Ahora me pregunto si es que toda la vida hemos estado aquí. Pongo, ahora mismo, la mano ante los ojos -qué latido de la sangre en los párpados- y el vello inmenso se confunde, silencioso, a la mirada. Pesan las pestañas. No sé bien de qué hablo. ¿Quiénes son, rostros vagos nadando como en un agua pálida, éstos aquí sentados, con nosotros vivientes? La tarde nos empuja a ciertos bares o entre cansados hombres en pijama. Ven. Salgamos fuera. La noche. Queda espacio arriba, más arriba, mucho más que las luces que iluminan a ráfagas tus ojos agrandados. Queda también silencio entre nosotros, silencio y este beso igual que un largo túnel.

Palabras de la griega.

No me guardes en tu imaginación. No me pienses. Tus ojos están llenos de espléndida ponzoña. No me mires. Que mi saliva te inunde la garganta. No me asfixies. Deja de agusanar mi mente confundida. No me pudras. Guarda mis incisivos en una caja de plata pero no te arrodilles ante sus resplandores. No me reces. Que mis ropajes no sirvan de velamen a los navíos sin patria. No me rasgues. Que mis coágulos no vivan en tus uñas ni en los nudillos que derriban templos. No me maldigas. En la herida la sal halle su suerte.

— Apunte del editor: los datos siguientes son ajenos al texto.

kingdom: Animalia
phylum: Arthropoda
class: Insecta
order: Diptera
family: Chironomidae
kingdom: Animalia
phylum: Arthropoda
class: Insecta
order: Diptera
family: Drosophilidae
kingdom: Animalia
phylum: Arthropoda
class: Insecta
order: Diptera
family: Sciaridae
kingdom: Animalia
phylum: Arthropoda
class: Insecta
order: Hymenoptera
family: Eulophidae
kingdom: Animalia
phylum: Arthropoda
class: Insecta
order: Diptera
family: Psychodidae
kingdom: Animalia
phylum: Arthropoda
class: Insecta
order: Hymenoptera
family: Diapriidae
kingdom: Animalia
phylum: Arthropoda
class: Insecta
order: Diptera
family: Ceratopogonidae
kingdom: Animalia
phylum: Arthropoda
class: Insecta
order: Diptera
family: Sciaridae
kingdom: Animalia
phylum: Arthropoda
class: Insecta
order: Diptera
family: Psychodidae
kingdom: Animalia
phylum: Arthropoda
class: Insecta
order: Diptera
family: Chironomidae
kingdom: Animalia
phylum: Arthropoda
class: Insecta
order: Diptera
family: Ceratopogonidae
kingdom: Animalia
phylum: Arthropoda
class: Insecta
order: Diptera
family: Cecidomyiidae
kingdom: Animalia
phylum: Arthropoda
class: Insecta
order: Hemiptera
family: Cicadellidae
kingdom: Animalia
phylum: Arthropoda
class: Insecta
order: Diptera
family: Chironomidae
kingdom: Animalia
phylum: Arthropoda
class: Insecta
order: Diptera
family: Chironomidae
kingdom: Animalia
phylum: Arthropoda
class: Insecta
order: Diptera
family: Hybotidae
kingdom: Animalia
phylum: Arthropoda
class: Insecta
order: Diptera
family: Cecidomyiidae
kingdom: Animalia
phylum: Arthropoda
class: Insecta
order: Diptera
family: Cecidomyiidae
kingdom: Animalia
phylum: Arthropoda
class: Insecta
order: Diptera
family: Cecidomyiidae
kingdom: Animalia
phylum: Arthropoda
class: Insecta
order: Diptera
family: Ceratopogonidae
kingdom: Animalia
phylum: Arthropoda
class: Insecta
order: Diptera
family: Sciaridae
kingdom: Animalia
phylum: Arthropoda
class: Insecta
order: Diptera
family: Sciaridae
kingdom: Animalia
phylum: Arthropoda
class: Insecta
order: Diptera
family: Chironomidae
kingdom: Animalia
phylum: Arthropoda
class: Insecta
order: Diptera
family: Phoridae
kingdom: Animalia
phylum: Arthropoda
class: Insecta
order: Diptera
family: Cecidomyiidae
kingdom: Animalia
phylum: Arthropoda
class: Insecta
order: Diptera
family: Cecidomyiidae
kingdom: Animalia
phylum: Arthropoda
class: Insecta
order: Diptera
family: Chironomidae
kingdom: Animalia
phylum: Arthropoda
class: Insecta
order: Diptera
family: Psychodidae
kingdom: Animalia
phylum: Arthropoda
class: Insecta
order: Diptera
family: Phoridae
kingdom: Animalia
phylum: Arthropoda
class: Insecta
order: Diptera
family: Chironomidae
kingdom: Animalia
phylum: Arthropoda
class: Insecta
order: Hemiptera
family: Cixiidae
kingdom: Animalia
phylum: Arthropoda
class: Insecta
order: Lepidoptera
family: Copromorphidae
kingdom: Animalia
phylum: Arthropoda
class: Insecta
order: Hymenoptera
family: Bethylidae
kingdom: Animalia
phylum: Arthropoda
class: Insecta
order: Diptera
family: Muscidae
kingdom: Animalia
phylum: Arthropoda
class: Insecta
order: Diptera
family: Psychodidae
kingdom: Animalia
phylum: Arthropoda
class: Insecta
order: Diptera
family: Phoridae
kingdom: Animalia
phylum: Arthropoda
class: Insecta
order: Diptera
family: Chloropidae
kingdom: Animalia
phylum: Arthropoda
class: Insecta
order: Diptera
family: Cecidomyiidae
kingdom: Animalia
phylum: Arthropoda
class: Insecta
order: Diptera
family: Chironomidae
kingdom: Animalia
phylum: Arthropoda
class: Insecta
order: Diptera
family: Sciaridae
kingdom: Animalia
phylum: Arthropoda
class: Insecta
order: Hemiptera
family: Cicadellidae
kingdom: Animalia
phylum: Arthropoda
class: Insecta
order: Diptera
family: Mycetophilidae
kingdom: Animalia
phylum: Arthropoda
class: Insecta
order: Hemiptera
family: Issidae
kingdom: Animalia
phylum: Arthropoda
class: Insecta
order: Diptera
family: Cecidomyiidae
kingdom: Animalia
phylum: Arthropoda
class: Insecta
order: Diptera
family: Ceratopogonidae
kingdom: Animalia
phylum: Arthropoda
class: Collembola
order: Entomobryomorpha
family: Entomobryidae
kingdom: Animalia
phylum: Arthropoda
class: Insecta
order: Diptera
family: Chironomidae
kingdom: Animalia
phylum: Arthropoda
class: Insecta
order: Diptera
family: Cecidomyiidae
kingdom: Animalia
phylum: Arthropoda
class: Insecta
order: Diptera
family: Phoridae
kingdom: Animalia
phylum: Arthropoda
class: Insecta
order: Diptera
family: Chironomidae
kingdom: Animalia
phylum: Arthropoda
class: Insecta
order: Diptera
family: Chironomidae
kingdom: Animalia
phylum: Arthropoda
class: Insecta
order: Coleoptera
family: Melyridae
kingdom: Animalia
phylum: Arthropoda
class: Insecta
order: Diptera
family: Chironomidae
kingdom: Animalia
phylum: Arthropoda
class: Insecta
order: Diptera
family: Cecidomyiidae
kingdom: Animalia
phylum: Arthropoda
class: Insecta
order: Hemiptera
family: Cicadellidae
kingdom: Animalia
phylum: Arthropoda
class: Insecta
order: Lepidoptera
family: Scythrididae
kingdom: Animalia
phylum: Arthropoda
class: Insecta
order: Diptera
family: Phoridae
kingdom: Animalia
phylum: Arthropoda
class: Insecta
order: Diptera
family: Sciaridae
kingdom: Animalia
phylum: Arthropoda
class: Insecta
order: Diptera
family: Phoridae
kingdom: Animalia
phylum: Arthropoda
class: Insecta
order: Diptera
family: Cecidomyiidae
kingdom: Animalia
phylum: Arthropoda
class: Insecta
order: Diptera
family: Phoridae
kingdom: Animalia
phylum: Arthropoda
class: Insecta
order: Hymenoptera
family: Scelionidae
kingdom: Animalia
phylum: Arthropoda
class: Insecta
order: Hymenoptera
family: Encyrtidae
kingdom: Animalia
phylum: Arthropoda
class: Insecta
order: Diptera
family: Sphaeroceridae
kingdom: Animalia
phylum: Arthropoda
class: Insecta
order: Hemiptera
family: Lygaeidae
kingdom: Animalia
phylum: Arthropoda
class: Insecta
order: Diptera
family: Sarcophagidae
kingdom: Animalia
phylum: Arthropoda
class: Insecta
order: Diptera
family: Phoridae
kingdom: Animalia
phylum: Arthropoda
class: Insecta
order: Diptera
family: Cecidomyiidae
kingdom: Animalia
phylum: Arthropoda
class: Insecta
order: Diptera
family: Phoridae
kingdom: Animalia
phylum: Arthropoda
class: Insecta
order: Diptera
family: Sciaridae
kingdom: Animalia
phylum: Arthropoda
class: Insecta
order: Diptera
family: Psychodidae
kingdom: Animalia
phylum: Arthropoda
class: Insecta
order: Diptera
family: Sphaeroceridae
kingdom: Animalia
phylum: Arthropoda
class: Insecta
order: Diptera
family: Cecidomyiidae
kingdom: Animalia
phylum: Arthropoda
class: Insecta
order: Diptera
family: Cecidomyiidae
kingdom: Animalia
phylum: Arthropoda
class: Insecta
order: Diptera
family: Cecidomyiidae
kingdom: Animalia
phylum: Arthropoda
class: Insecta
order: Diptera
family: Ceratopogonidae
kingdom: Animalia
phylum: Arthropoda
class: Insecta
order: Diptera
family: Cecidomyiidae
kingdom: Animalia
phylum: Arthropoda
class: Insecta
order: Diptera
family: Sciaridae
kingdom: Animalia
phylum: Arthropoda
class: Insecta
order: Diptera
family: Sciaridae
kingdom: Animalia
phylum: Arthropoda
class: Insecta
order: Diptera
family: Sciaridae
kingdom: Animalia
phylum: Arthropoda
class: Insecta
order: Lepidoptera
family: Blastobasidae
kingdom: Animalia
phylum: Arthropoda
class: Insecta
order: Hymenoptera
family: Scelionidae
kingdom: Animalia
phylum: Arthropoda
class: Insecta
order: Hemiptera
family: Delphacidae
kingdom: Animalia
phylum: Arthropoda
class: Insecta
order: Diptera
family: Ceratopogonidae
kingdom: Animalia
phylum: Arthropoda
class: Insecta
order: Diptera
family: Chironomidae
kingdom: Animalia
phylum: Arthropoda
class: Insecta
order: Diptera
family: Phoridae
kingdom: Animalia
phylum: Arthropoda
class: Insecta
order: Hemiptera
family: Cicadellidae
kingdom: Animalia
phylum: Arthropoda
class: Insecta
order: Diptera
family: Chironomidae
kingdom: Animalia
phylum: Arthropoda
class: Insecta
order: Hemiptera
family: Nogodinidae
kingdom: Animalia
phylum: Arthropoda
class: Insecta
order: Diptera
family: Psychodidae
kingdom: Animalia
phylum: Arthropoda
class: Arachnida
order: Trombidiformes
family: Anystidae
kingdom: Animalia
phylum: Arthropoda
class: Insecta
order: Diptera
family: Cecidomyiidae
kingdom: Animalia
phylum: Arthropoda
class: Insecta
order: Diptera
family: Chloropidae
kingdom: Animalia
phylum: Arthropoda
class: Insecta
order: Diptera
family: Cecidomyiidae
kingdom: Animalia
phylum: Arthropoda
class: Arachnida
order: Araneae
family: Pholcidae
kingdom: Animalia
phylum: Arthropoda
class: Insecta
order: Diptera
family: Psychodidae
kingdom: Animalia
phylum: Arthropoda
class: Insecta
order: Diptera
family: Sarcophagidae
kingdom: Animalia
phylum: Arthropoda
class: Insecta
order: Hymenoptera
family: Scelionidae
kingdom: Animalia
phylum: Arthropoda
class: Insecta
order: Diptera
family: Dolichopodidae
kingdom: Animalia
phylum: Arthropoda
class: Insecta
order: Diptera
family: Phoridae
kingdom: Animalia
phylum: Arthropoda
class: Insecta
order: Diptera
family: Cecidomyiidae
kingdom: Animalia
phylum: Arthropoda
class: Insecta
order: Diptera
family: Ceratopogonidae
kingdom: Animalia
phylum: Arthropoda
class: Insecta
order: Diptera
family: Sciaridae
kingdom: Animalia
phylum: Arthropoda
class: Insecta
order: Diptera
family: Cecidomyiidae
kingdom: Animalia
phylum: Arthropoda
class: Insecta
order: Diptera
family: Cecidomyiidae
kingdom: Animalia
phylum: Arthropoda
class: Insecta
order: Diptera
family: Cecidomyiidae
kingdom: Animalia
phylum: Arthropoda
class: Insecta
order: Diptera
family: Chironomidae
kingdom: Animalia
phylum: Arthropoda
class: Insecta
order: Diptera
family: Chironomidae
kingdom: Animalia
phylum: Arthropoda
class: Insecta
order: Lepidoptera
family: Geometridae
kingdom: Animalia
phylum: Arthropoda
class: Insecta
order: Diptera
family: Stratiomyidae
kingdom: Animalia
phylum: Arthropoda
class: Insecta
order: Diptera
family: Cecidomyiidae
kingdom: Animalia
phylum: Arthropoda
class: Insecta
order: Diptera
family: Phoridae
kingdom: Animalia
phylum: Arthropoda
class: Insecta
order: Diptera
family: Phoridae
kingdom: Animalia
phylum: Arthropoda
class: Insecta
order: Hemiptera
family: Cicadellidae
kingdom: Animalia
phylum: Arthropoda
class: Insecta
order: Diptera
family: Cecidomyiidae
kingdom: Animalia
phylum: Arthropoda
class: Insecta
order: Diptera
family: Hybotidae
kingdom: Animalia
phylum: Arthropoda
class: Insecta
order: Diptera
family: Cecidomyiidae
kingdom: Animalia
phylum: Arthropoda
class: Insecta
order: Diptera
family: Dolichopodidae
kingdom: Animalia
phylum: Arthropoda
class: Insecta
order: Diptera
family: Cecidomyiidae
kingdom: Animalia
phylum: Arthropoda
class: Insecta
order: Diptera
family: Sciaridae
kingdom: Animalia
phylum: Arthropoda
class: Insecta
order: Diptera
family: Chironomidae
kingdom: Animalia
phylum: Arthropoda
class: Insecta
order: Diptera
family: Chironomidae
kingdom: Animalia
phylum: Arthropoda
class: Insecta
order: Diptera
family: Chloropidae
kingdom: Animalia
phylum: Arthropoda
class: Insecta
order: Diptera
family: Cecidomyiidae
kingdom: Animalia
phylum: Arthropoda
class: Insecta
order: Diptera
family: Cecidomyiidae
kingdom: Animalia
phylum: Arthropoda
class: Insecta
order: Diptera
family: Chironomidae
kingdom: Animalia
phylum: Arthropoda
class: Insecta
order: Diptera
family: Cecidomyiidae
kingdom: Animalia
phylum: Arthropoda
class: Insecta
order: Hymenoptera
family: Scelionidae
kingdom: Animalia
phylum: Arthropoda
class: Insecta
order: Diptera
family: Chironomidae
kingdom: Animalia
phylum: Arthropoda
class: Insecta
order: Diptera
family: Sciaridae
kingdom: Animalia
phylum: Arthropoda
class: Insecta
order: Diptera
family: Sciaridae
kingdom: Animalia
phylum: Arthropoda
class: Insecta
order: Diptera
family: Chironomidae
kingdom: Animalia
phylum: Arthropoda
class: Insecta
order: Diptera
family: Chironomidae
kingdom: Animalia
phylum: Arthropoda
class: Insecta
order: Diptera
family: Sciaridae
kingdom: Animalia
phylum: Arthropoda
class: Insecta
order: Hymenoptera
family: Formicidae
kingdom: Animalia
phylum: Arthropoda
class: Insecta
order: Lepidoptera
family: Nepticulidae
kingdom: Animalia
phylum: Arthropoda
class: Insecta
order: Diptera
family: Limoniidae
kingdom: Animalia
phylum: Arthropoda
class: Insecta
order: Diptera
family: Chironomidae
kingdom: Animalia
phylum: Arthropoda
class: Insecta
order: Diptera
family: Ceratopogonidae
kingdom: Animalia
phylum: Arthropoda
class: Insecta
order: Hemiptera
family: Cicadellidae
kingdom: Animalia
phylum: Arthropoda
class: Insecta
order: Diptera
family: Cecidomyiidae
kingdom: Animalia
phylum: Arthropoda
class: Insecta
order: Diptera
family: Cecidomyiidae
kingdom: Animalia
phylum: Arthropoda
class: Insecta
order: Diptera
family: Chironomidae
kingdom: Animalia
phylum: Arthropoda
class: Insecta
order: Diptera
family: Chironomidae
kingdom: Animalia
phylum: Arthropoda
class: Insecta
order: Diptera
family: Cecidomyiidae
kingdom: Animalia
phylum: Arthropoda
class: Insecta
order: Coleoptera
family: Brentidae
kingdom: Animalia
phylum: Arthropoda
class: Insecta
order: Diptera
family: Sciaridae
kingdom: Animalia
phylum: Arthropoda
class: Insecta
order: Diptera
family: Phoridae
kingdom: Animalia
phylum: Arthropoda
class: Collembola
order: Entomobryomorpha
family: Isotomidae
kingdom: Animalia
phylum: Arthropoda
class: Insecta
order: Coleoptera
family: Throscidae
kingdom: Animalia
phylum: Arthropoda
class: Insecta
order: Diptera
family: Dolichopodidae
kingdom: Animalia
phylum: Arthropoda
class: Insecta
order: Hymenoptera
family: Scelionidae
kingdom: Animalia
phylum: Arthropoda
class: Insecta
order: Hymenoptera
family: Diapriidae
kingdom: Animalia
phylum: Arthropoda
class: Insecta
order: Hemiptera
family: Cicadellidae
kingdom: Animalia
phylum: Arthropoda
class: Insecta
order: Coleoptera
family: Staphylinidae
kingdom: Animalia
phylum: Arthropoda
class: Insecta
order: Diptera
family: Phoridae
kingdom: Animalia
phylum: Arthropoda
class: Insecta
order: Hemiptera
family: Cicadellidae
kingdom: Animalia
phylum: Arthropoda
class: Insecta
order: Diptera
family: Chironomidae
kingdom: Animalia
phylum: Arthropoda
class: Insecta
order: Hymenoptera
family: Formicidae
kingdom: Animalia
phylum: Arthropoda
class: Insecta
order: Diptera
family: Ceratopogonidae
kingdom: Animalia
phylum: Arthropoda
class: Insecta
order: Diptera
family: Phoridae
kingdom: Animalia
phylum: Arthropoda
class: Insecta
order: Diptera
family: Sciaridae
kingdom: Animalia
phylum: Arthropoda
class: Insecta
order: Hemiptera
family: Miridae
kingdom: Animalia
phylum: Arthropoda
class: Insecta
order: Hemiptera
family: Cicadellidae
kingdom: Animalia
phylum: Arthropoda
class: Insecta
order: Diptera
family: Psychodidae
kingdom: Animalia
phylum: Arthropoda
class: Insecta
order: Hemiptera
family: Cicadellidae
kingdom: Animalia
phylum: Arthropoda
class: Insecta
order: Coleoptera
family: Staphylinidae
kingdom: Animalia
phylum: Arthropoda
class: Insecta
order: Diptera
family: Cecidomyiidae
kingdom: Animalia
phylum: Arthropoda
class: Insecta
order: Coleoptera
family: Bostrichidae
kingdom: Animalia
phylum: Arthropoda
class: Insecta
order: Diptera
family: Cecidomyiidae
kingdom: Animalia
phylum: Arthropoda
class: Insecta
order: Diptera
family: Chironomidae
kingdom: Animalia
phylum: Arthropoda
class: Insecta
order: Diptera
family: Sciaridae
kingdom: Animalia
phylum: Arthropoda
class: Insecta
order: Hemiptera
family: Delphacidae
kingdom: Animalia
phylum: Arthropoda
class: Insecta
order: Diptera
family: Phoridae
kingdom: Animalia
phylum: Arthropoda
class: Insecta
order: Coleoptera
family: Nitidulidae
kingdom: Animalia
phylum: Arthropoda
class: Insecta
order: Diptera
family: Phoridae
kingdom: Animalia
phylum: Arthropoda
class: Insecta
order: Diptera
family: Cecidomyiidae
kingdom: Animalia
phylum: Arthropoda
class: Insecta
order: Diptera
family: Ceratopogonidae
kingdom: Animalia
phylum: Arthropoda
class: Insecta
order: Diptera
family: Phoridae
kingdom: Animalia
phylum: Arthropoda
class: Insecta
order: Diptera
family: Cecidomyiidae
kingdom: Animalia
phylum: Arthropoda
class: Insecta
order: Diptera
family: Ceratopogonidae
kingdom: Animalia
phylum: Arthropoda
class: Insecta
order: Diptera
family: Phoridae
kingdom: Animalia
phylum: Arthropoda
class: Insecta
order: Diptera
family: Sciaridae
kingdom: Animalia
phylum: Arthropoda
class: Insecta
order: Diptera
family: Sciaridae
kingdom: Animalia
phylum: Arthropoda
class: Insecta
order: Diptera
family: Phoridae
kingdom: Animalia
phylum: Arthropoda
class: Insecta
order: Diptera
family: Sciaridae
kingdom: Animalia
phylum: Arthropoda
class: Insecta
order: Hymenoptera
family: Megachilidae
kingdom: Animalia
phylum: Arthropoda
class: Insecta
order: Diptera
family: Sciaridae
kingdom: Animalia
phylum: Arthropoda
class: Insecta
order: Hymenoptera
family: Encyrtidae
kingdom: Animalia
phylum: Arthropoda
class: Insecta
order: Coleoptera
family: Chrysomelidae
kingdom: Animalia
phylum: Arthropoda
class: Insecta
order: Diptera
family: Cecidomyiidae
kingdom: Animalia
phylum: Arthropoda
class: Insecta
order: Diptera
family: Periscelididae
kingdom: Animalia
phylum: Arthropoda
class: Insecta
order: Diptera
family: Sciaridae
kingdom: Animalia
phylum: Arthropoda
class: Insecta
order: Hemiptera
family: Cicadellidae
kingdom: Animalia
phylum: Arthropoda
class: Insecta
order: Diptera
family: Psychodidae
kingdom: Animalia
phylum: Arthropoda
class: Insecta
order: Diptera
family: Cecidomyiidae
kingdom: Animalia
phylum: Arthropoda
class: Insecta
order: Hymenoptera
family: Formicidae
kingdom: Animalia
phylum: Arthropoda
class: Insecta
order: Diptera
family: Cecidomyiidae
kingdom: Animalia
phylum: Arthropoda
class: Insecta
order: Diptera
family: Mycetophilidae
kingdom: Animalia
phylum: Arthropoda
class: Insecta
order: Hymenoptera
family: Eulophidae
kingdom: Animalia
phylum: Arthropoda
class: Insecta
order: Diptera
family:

Las gastadas palabras de siempre.

Déjame recordarte las gastadas palabras de siempre, los armarios que encierran la humedad de los puertos y el sabor a betel que dejas en mis labios cuando desapareces en el aire. Déjame tender tu cabello a la sombra para que la penumbra madure como el día. Déjame ser una ciudad inmensa, un bote de cerveza o el fruto desollado ante la espiga. Déjame recordarte dónde me ahogué de niño y por qué hace brillar mi sangre la tristeza. O déjame tirado en la banqueta, cubierto de periódicos, mientras la nave de los locos zarpa hacia las islas griegas.

Fantasma.

Amo las líneas nebulosas de tu cara, tu voz que no recuerdo, tu racimo de aromas olvidados. Amo tus pasos que a nadie te conducen y el sótano que pueblas con mi ausencia. Amo entrañablemente tu carne de fantasma.

Desnuda.

Desnuda eres como una calle subes, te abres, serpeas, te angostas, doblas, sigues mis pasos y desembocas.